July 14, 2024

IEEE blows it on the Security & Privacy copyright agreement

Last June, I wrote about the decision at the business meeting of IEEE Security & Privacy to adopt the USENIX copyright policy, wherein authors grant a right for the conference to publish the paper and warrant that they actually wrote it, but otherwise the work in question is unquestionably the property of the authors. As I recall, there were only two dissenting votes in a room that was otherwise unanimously in favor of the motion.

Fast forward to the present. The IEEE Security & Privacy program committee, on which I served, has notified the authors of which papers have been accepted or rejected. Final camera-ready copies will be due soon, but we’ve got a twist. They’ve published the new license that authors will be expected to sign. Go read it.

The IEEE’s new “experimental delayed-open-access” licensing agreement for IEEE Security & Privacy goes very much against the vote last year of the S&P business meeting, bearing only a superficial resemblance to the USENIX policy we voted to adopt. While both policies give a period of exclusive distribution rights to the conference (12 months for USENIX, 18 months for IEEE), the devil is in the details.

For the IEEE, authors must assign “a temporary joint and undivided ownership right and interest in all copyright rights” to the IEEE, giving the IEEE an exclusive to distribute the paper for 18 months. Thereafter, the license “expires.”

Those quotation marks around “expires” are essential, because there’s language saying “IEEE shall nonetheless retain the sole and exclusive right to archive the Work in perpetuity” which sounds an awful lot to me like they’re saying that the agreement doesn’t actually expire at all. It just moves into a second phase. For contrast, USENIX merely retains a non-exclusive right to continue distributing the paper. That’s an essential difference.

There are some numbered carve-outs in the IEEE contract that seem to allow you to post your manuscript to your personal web page or institutional library page, but not to arXiv or anything else. (What if arXiv were to offer me a “personal home page service?” Unclear how this license would deal with it.) This restriction appears to apply in both the initial 18 month phase and the “in perpetuity” phase.

My conclusion: authors of papers accepted to IEEE Security & Privacy should flatly refuse to sign this. I don’t have a paper of my own that’s appearing this year at S&P, but if I did, I’d send them a signed copy of the USENIX agreement. That’s what the members agreed upon.

Disclosure: I am currently running for the board of directors of the USENIX Association. That’s because I like USENIX. Of all the venues where I publish, USENIX has been the most willing to break with traditional publishing models, and my platform in running for USENIX is to push this even further. Getting ACM and IEEE caught up to USENIX is a separate battle.


  1. Patrick McDaniel says

    Here is a blog with a detailed description of the policy:


  2. Candice Hoke says

    Dan, thanks for pointing out the problems with the IEEE proposed contract.
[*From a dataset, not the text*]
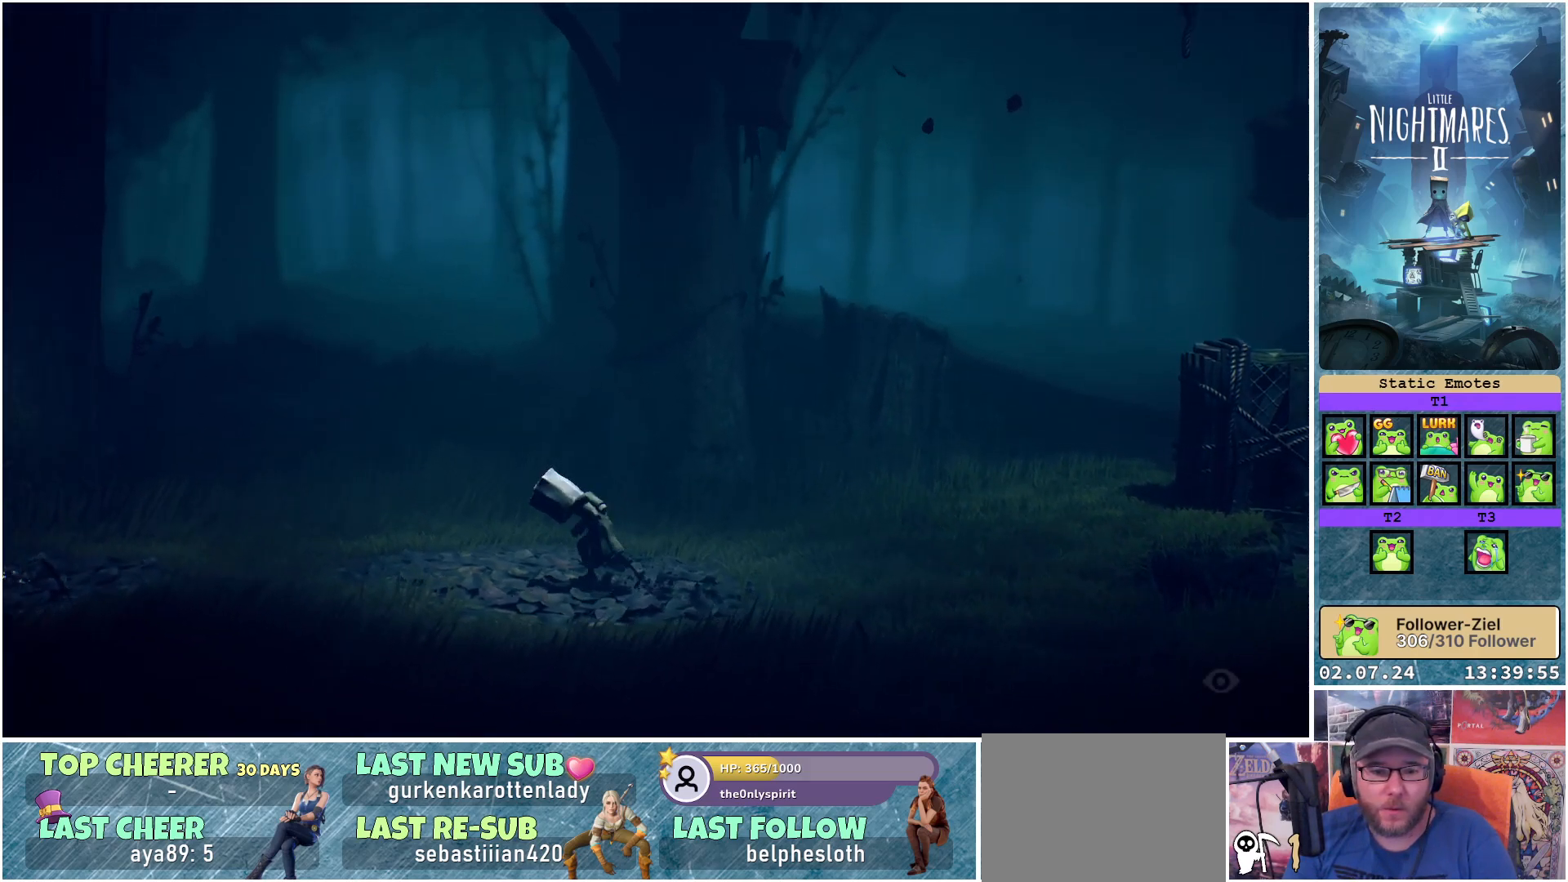
{"buttons": ["X"], "left_stick": "right", "right_stick": "center", "events": [[283, "left_stick", "up-right"], [450, "left_stick", "right"]]}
    In addition to writing a protest the IEEE officers and executives, and authors declining to sign the new policy, I’d like to underscore a point from anonymous commenter dated 2/11: all who are invited to serve on a program committee to review papers should decline to do so until this policy is modified to bring it in line with USENIX’s.

    Dan points out that the IEEE Security & Privacy program committee had already decided to adopt the USENIX approach. This stance should have been implemented rather than ignored.

  3. David Wagner says

    Thanks for pointing to this, Dan. This is unfortunate.

    I would encourage members of the community who have opinions on this subject, one way or another, to contact the S&P leadership and let them know how you feel about it. You might start by contacting the TC chair, Sven Dietrich, tcchair [at] ieee-security.org. You can find the full list of officers here:


  4. The IEEE signature line in the contract is filled in with the name of Evan M. Butterfield, Director of Products & Services. Mr. Butterfield might be a logical person to whom to address feedback on the agreement. Perhaps he can even be enticed to comment on this post–I’m curious how IEEE defends this policy.

    IEEE’s executive staff page helpfully provides his contact information:

    IEEE Computer Society
    10662 Los Vaqueros Circle
    Los Alamitos, CA 90720-1314 USA
    (O) +1 714 821 8380
    (Direct) +1 714 816 2165
    (F) +1 714 821 4010

  5. There are some numbered carve-outs in the IEEE contract that seem to allow you to post your manuscript to your personal web page or institutional library page

    Note that this carve-out applies only to the submitted version. If you revise the manuscript before publication (such as to address reviewer comments), you are prohibited from distributing the revised version until the end of 2013.

    I was also a member of this year’s program committee, and I find it unacceptable that our contributions as reviewers will be suppressed like this. I’m certainly not going to review for IEEE again until the policy is changed.